> [Work required]: The required output is a copy of each line in the material below that includes "labels".

> [Dataset extract]:
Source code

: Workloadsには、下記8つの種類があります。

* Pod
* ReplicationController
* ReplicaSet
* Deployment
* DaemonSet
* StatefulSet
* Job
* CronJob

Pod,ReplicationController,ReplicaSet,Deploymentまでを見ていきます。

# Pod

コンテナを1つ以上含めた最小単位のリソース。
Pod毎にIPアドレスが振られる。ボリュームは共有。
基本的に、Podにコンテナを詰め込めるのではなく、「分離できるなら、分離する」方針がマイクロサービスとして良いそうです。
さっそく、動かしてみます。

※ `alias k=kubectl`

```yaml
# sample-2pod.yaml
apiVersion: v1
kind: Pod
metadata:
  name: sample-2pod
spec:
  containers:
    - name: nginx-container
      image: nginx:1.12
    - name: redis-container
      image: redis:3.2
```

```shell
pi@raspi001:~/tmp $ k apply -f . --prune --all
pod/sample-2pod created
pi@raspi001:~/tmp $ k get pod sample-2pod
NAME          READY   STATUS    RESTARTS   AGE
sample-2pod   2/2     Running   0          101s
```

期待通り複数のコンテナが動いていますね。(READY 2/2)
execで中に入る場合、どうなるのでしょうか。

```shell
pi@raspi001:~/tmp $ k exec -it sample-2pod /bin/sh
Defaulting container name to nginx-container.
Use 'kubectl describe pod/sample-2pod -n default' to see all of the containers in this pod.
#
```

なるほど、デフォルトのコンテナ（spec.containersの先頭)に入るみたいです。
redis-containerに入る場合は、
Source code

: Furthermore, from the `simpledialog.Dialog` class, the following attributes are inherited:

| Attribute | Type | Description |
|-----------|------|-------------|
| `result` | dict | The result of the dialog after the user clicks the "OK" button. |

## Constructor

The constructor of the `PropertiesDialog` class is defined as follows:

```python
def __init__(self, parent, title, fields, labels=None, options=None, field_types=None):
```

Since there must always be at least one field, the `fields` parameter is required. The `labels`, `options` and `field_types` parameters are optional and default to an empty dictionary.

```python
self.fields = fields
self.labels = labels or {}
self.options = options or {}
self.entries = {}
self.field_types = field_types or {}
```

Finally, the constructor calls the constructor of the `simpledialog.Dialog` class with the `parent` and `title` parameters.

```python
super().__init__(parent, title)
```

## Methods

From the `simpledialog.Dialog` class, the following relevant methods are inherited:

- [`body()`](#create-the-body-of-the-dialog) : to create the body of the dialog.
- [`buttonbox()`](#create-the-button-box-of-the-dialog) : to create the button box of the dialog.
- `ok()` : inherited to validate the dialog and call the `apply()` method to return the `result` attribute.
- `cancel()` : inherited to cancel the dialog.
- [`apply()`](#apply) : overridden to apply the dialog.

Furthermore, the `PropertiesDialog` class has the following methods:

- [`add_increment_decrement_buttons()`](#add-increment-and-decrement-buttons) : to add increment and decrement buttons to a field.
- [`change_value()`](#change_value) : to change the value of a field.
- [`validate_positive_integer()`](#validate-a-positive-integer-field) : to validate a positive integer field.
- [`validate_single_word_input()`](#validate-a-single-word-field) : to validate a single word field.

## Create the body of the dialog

> [Result of this task]:
def __init__(self, parent, title, fields, labels=None, options=None, field_types=None):
Since there must always be at least one field, the `fields` parameter is required. The `labels`, `options` and `field_types` parameters are optional and default to an empty dictionary.
self.labels = labels or {}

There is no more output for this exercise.